O que fazer =
[1] Troque "renovada" por "maior" e reescreva o trecho do texto de leitura que começa em "É por olhar" e vai até "porque as questiona.".
[2] Segundo o texto de leitura, como reagiu Shapley depois de Hubble lhe demonstrar a hipótese por carta?
[3] Dê continuidade ao texto de leitura a partir do ponto em que ele termina.

Há aproximadamente cem anos, Harlow Shapley lutava nos meios académicos contra as hipóteses de Edwin Hubble, um famoso astrónomo da época. Hubble propunha a existência de múltiplas galáxias no Universo, algo que Shapley rejeitava com os seus modelos matemáticos que vigoravam desde há muitas décadas.

Eram polos opostos na discussão, até que Hubble contactou diretamente Shapley por carta e demonstrou a hipótese usando as medições que tinha retirado nos seus observatórios.

A reação de Shapley foi uma que, cem anos depois, parece uma miragem em qualquer quadrante da nossa vida social ou política: Shapley assumiu publicamente que Hubble tinha razão e propôs-se a fazer sessões de trabalho conjuntas de forma a evoluir aquilo que era então apenas uma hipótese mas que é hoje uma teoria científica sustentada por evidências.

E porque é que um texto sobre 2021 começa com esta história? Porque ela demonstra que somos capazes de escutar quem tem uma opinião diferente da nossa, de forma não dogmática,  permitindo-nos evoluir quando nos são apresentados factos.

2020 foi um ano polarizador em termos sociais, políticos e até científicos: As eleições na maior potência mundial; o Brexit; a pandemia. Assuntos em que a polarização de opiniões nasce e se alimenta por não estarmos abertos a escutar o outro lado, de ver os tons de cinzento entre o branco e o preto. É esse o motor do populismo que nos leva a querer apenas o branco ou o preto, o oito ou o oitenta, e é um erro.

É por olhar para 2020 e reconhecer este padrão que espero em 2021, de todos, uma renovada capacidade de escutar, de perceber contextos, de corrigirmos e de sermos corrigidos.

Sempre guiados por factos, por evidências e não pelas opiniões que nos convém ouvir apenas porque valida as nossas opiniões e nunca porque as questiona.

Posso olhar para 2020 e encontrar, ainda assim, coisas positivas. Os avanços da Ciência neste ano estiveram debaixo do olhar de todos no que diz respeito ao combate à pandemia mas não se limitaram a esse círculo.

Na exploração espacial destaco três grandes acontecimentos:

– A Índia lançou o seu primeiro veículo simplificado de transporte de satélites. Na prática é um pequeno foguetão capaz de reduzir grandemente os custos de colocar em órbita satélites de comunicação.

Dados fornecidos =
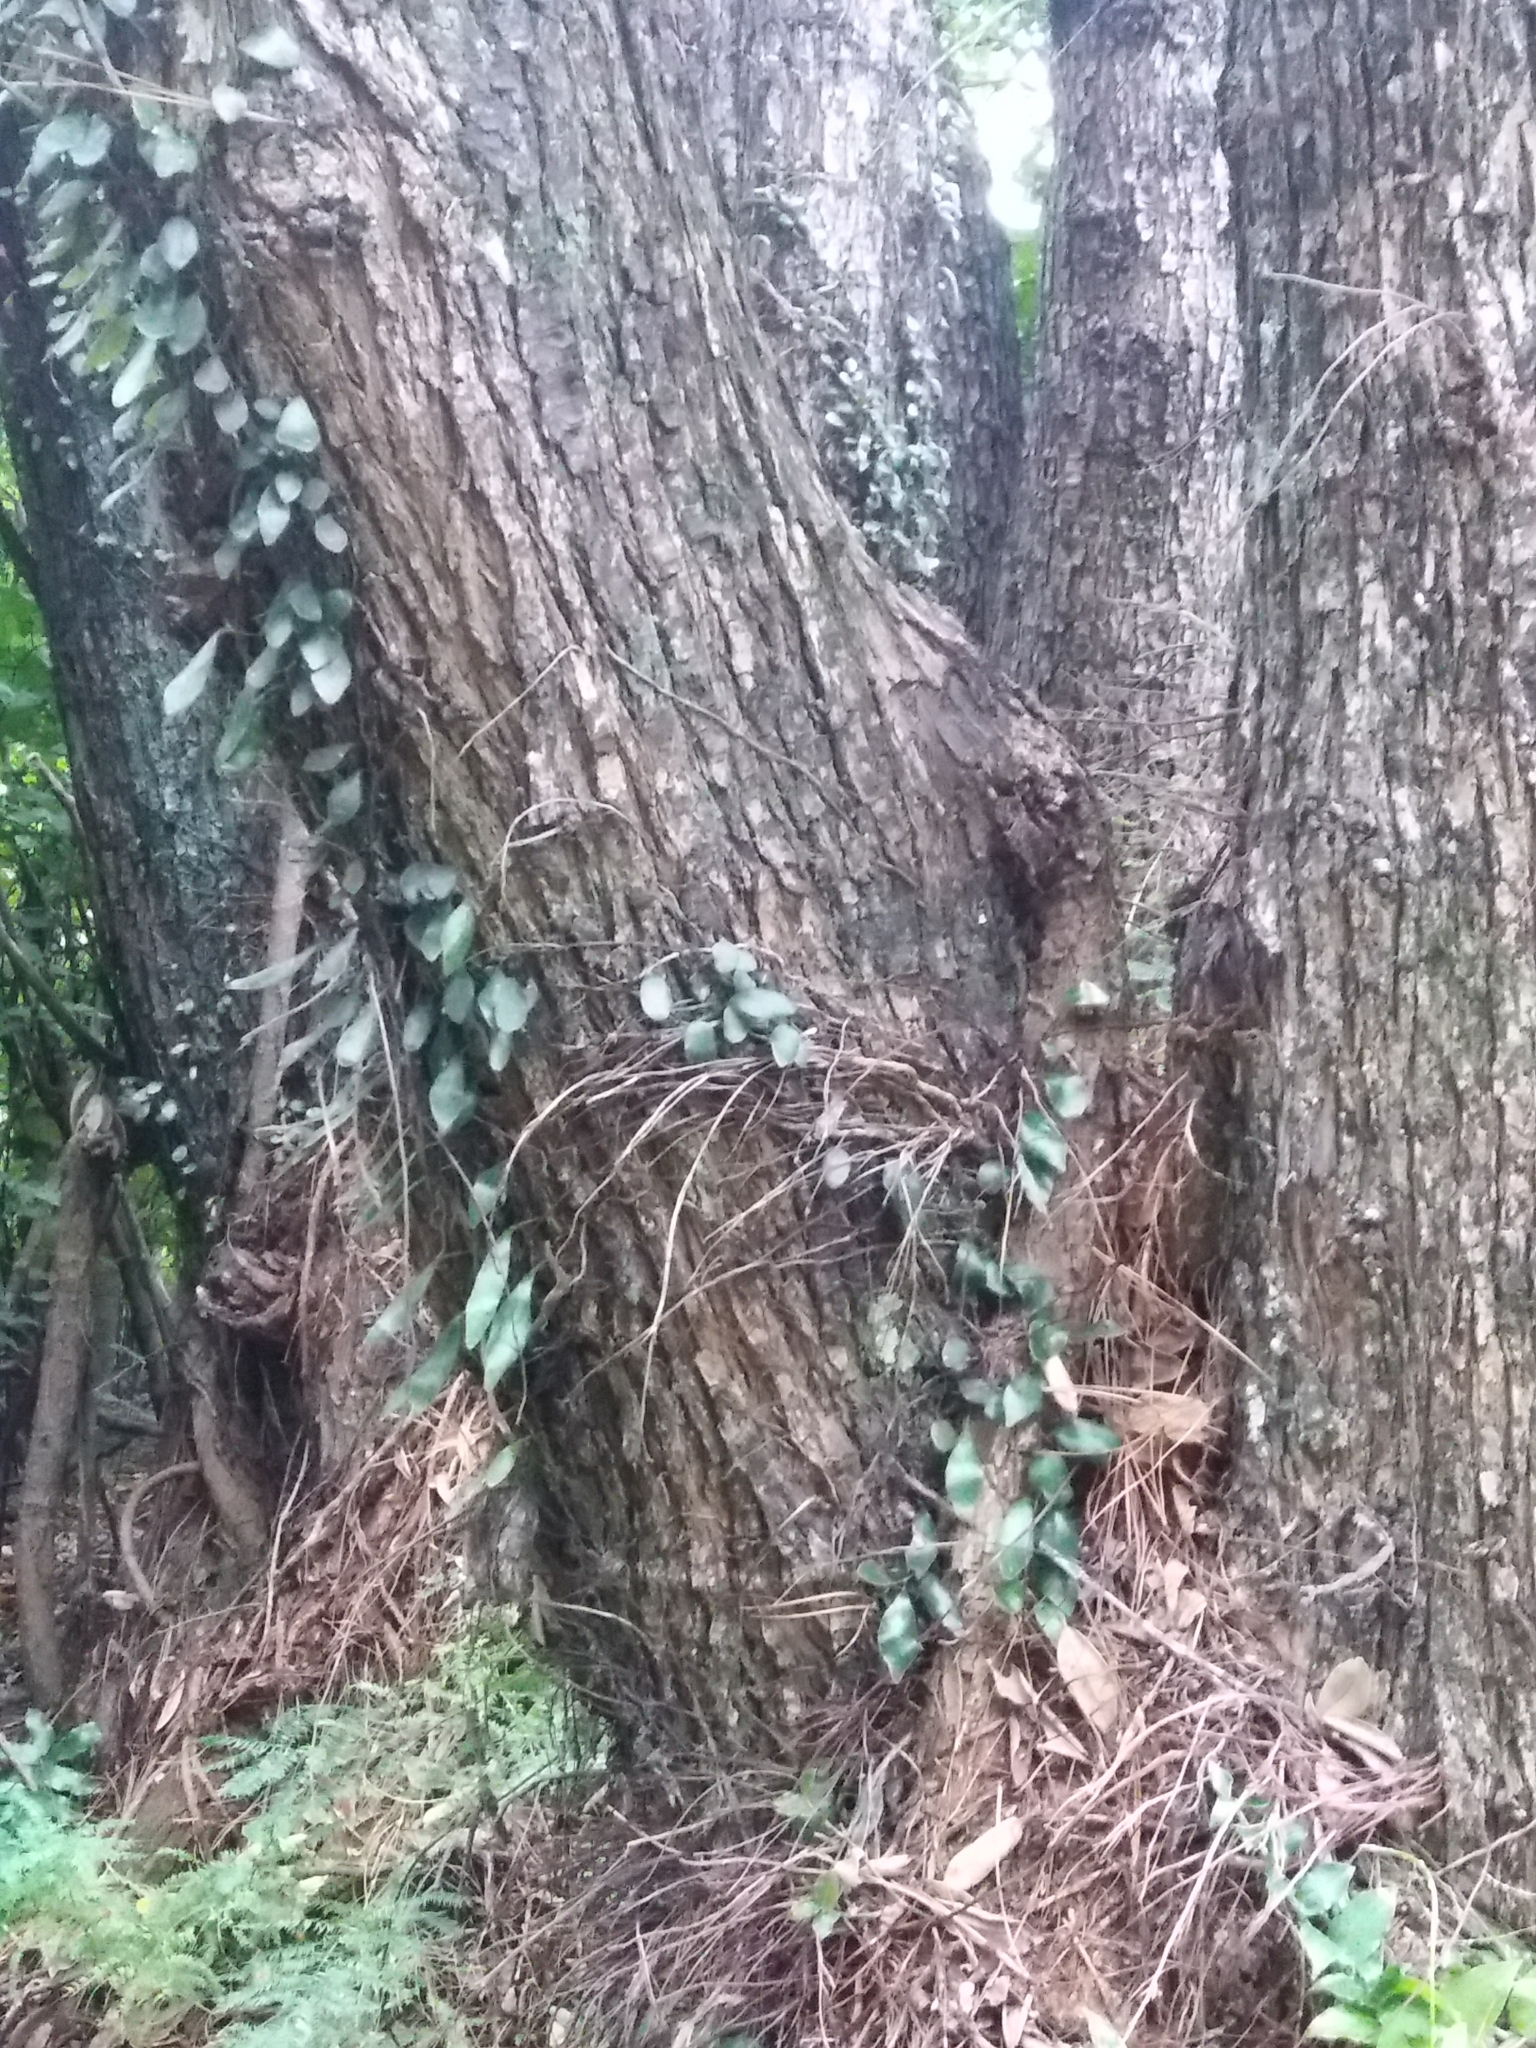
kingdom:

Respostas =
[1]
É por olhar para 2020 e reconhecer este padrão que espero em 2021, de todos, uma maior capacidade de escutar, de perceber contextos, de corrigirmos e de sermos corrigidos.

Sempre guiados por factos, por evidências e não pelas opiniões que nos convém ouvir apenas porque valida as nossas opiniões e nunca porque as questiona.

[2] Shapley assumiu publicamente que Hubble tinha razão e propôs fazer sessões de trabalho conjuntas.

[3]
– A China trouxe para a Terra, pela primeira vez desde 1972, amostras do solo lunar após concluir com sucesso a missão Chang’e-5 que transportou um robot até ao nosso satélite natural.

– Os Estados Unidos colocaram, através da SpaceX, astronautas na Estação Espacial usando uma cápsula reutilizável chamada Crew Dragon, montada em cima de um foguetão também reutilizável chamado Falcon 9, que volta à Terra pousando em cima de uma plataforma móvel em alto mar. Ficção científica que se tornou realidade em 2020.

Porque é que é importante que isto tenha acontecido e é importante que aconteça novamente e cada vez mais e melhor em 2021? Porque quando ouvimos e lemos coisas como “porque é que se manda gente para o espaço quando o que é preciso é resolver problemas cá” devemos perceber que é exatamente para resolver problemas cá, para melhorar a nossa vida na Terra, que procuramos conhecimento na exploração espacial.

Esta é uma lista de coisas que só existem no nosso dia-a-dia por causa dos avanços conseguidos pela exploração ao longo das últimas 7 décadas:

– Fatos resistentes ao fogo, usados por bombeiros em todo o mundo

– TAC e Ressonâncias Magnéticas

– Bombas de insulina

– Próteses (mãos, braços, pernas artificiais)

– Cirurgia Lasik para correção de miopia, astigmatismo e hipermetropia

– Filtros de água

– Purificadores de Ar

– Computadores portáteis

– Luzes LED

– GPS

– Comunicações via Satélite (TV, rádio, internet)

Posso expandir a lista de forma quase infinita para os avanços indiretos dados a áreas tão distintas como a saúde ou a agricultura, mas para que a lista não pare de crescer é necessário apostar mais na Ciência em 2021, naquilo que é testar e ultrapassar os limites do nosso conhecimento, aqui e no espaço.

E para que aconteçam os avanços na Ciência, na saúde, na política, no nosso relacionamento com o próximo, tal como Shapley demonstrou em 1920, é preciso que todos os lados estejam dispostos a escutar.